It was originally established in Edward Lloyd's coffeehouse around 1688 in Tower Street in the City of London . The coffeehouse was frequented by sailors, merchants, and ship owners and Lloyd provided reliable shipping news along with the coffee. The shipping community used it as a meeting place to discuss insurance deals. Lloyd moved his coffeehouse to Lombard Street in the heart of the City , just after Christmas 1691. Today, a blue plaque commemorates the location in Lombard Street. Even long after Lloyd's death in 1713 this informal meeting place continued to be used for formalising what were often quite sizeable deals. This continued until 1774 when a committee was formed and the members moved to the Royal Exchange where they became The Society of Lloyd's, later to be incorporated by the Lloyd's Act 1871.

During the long history of Lloyd's ‘Names’, usually rich individuals, backed policies written at Lloyd's pledging all of their personal wealth. Unlike shares, which have long enjoyed limited liability, this backing is with unlimited liability. If it all goes wrong an
individual stands to pay out with everything they own. The losses during the financial meltdown of the early 1990s meant that many Names were declared bankrupt. Somewhere upwards of 1,500 out of the total of 34,000 Names at the time were ruined by this unlimited liability. It had a very negative effect on the ability of Lloyd’s to raise backing for future issues and changes were needed. From 1994 Lloyd's allowed corporate members into the market, granting them limited liability. The backers with limited liability only stand to lose that which they invest, and no more. Now, individual Names underwrite only 10% of the risk at Lloyd's and are slowly being phased out altogether.

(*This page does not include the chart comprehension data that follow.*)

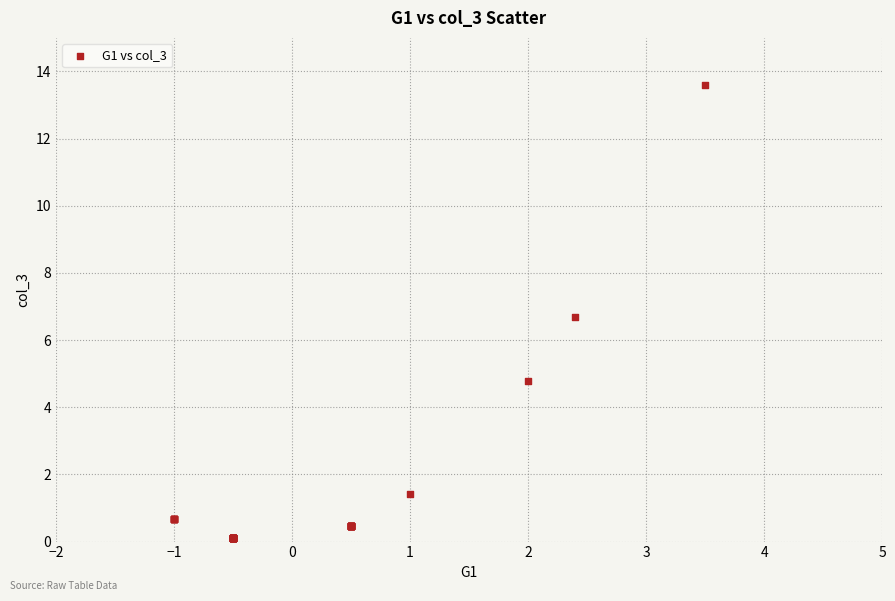

What Y value in the scatter plot is closest to 6?

6.7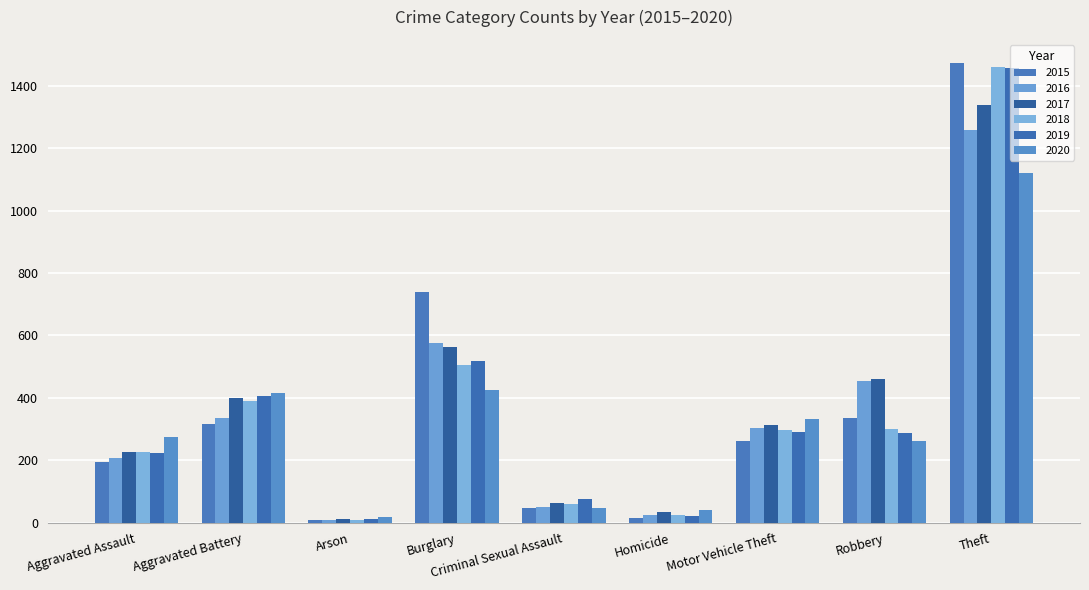

What is the lowest value of the 2018 series?

7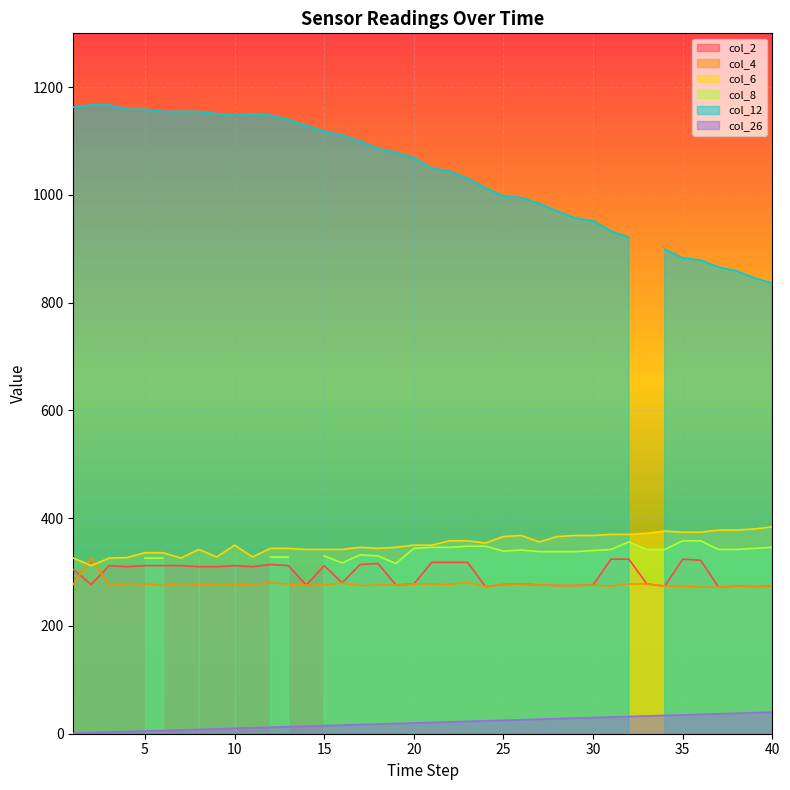

What is the difference between the col_26 values at 21 and 35?

14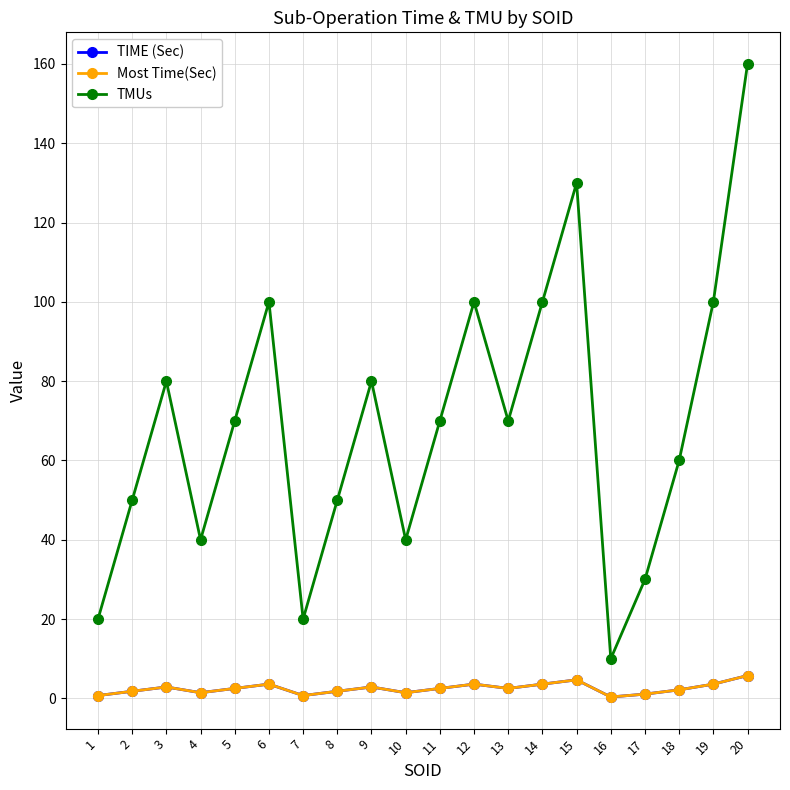

Is this an area chart (filled region under the line)?

No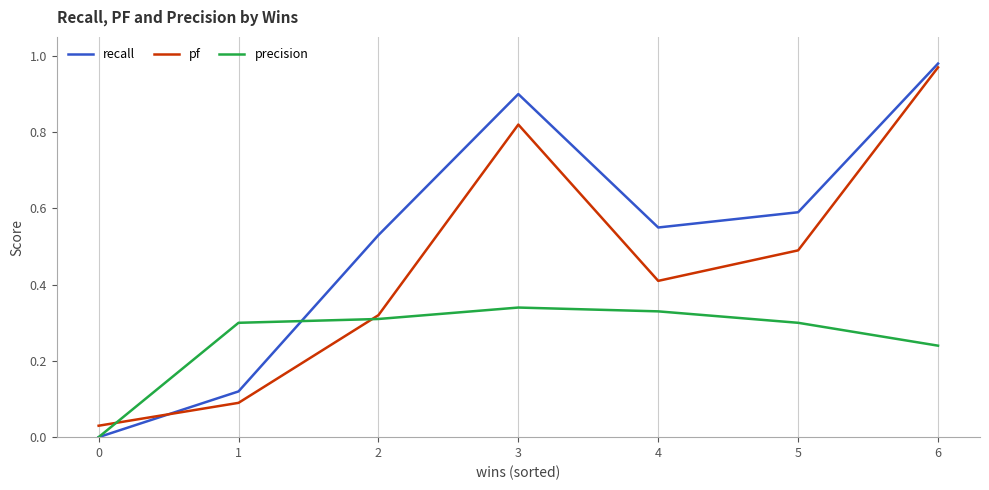

The recall series shows 0.6 at 4. True or false?

True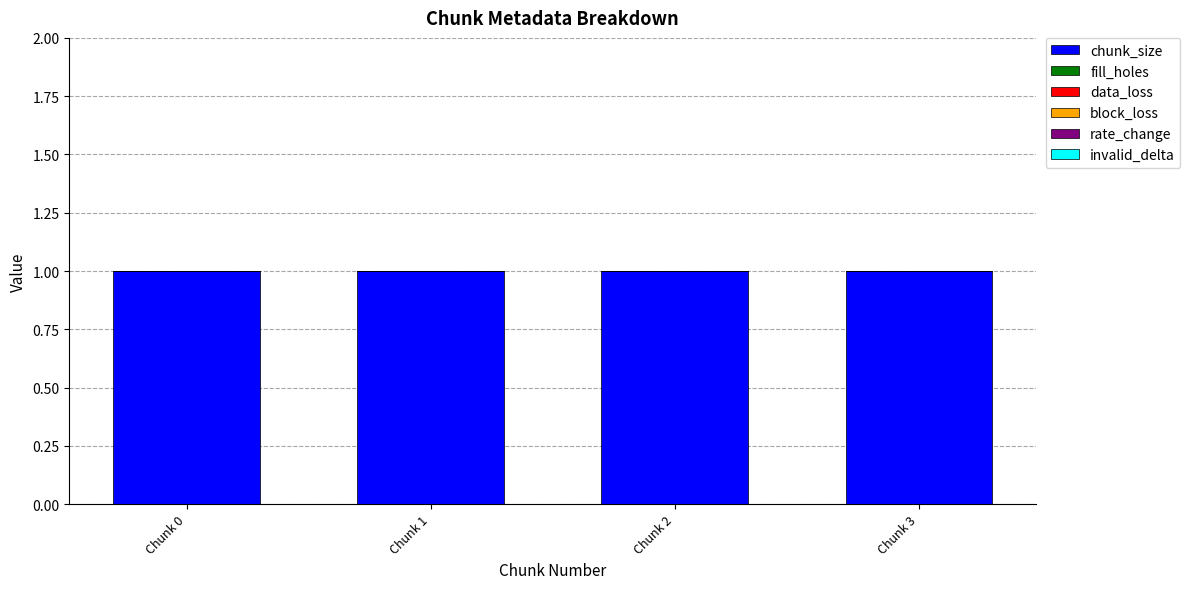

Which series changed the most between Chunk 0 and Chunk 3?

chunk_size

The Lloyd's building is now at no. 1 Lime Street, where it moved in 1986. Designed by architect Richard Rogers , the Lloyd’s building is one of the most unusual high rise office buildings in the Square Mile. It stands, rather appropriately, on the site of the old Roman Forum. The former façade from 1925 still survives.

The famous Lutine Bell stands in the great Underwriting Room of Lloyd's. It was formerly struck when the fate of a ship previously reported as “overdue” at its destination port became known. If the ship was safe, the bell would be rung twice: if it had sunk, the bell would be rung once. The bell is now only used for ceremonial purposes.